__What needs to be done__:
Give back all of the data exactly as it stands, with the pictures removed.

__Collected data__:
********************

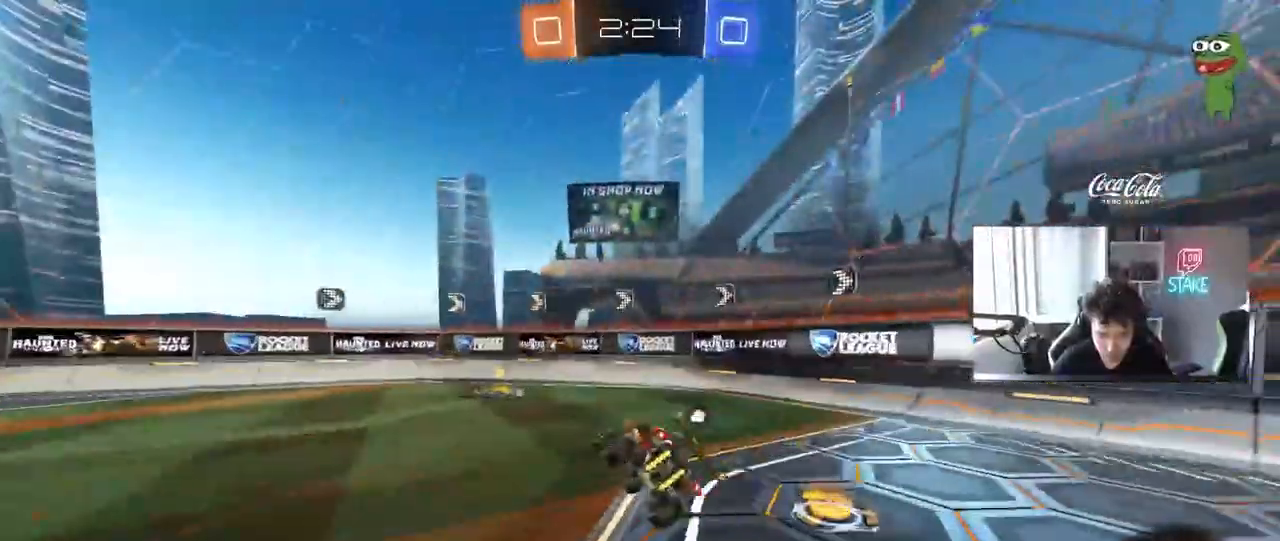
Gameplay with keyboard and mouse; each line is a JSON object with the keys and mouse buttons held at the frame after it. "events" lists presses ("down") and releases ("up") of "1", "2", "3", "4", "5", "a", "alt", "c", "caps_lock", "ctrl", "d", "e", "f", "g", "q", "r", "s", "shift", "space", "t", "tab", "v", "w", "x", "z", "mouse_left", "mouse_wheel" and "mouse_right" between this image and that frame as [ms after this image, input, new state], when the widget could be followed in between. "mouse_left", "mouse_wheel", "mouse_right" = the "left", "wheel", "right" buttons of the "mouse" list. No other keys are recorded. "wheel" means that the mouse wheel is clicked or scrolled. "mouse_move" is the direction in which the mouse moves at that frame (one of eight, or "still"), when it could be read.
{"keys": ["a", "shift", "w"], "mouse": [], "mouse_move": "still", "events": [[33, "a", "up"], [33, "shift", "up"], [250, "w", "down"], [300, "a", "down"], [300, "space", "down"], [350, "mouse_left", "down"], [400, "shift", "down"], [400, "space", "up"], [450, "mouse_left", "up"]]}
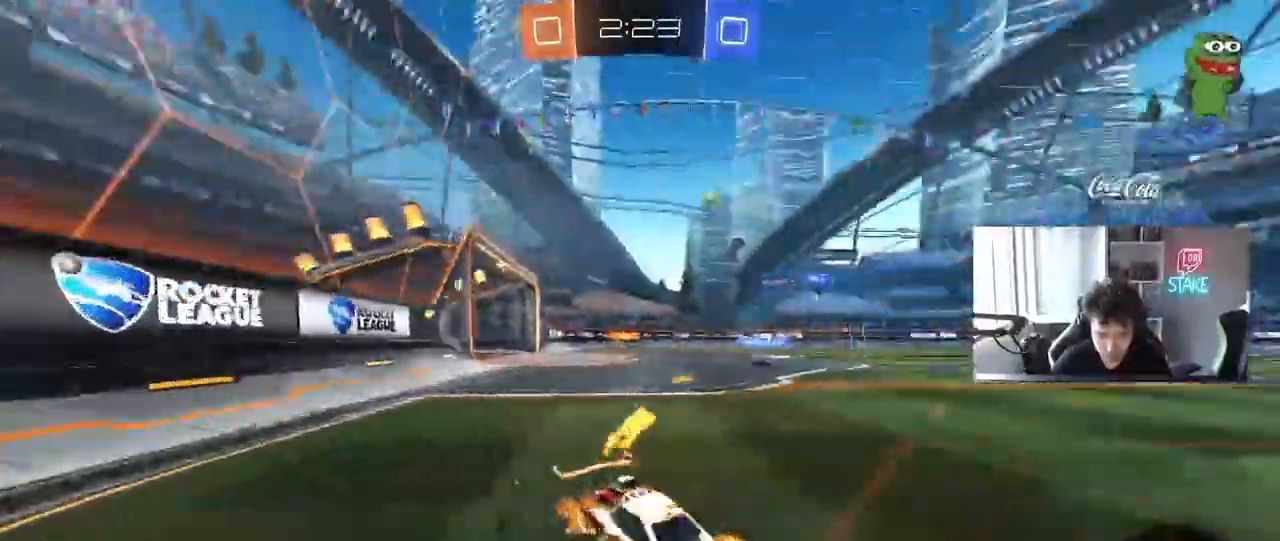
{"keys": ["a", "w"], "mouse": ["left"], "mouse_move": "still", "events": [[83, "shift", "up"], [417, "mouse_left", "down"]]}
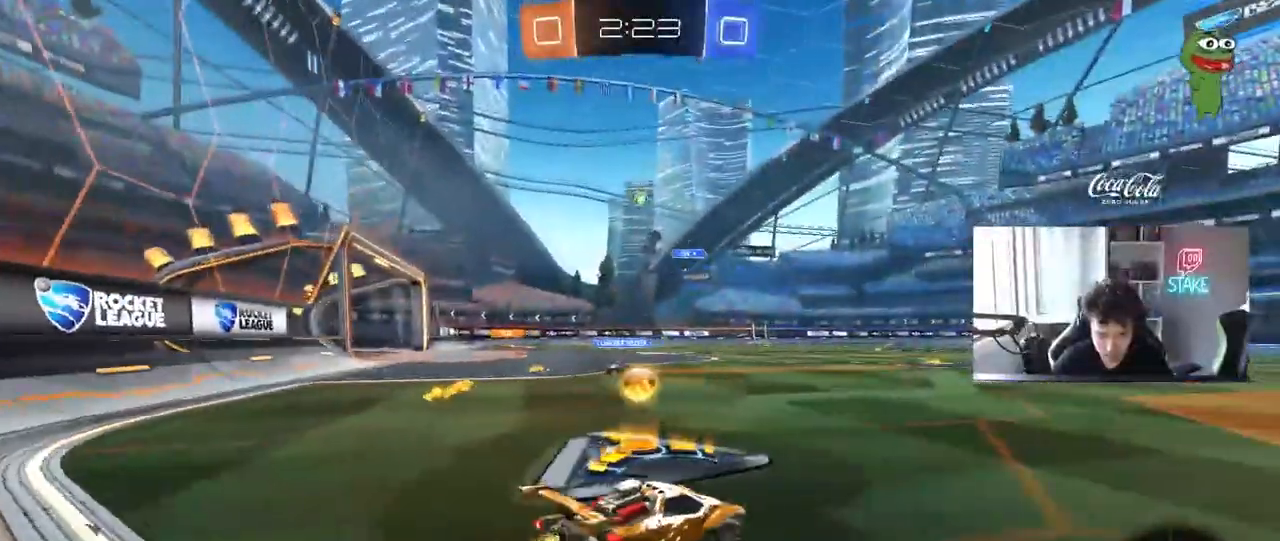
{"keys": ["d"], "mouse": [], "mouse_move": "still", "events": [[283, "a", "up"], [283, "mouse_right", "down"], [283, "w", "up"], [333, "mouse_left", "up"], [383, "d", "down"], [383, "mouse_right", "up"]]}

********************

__Exercise result__:
Gameplay with keyboard and mouse; each line is a JSON object with the keys and mouse buttons held at the frame after it. "events" lists presses ("down") and releases ("up") of "1", "2", "3", "4", "5", "a", "alt", "c", "caps_lock", "ctrl", "d", "e", "f", "g", "q", "r", "s", "shift", "space", "t", "tab", "v", "w", "x", "z", "mouse_left", "mouse_wheel" and "mouse_right" between this image and that frame as [ms after this image, input, new state], when the widget could be followed in between. "mouse_left", "mouse_wheel", "mouse_right" = the "left", "wheel", "right" buttons of the "mouse" list. No other keys are recorded. "wheel" means that the mouse wheel is clicked or scrolled. "mouse_move" is the direction in which the mouse moves at that frame (one of eight, or "still"), when it could be read.
{"keys": ["a", "shift", "w"], "mouse": [], "mouse_move": "still", "events": [[33, "a", "up"], [33, "shift", "up"], [250, "w", "down"], [300, "a", "down"], [300, "space", "down"], [350, "mouse_left", "down"], [400, "shift", "down"], [400, "space", "up"], [450, "mouse_left", "up"]]}
{"keys": ["a", "w"], "mouse": ["left"], "mouse_move": "still", "events": [[83, "shift", "up"], [417, "mouse_left", "down"]]}
{"keys": ["d"], "mouse": [], "mouse_move": "still", "events": [[283, "a", "up"], [283, "mouse_right", "down"], [283, "w", "up"], [333, "mouse_left", "up"], [383, "d", "down"], [383, "mouse_right", "up"]]}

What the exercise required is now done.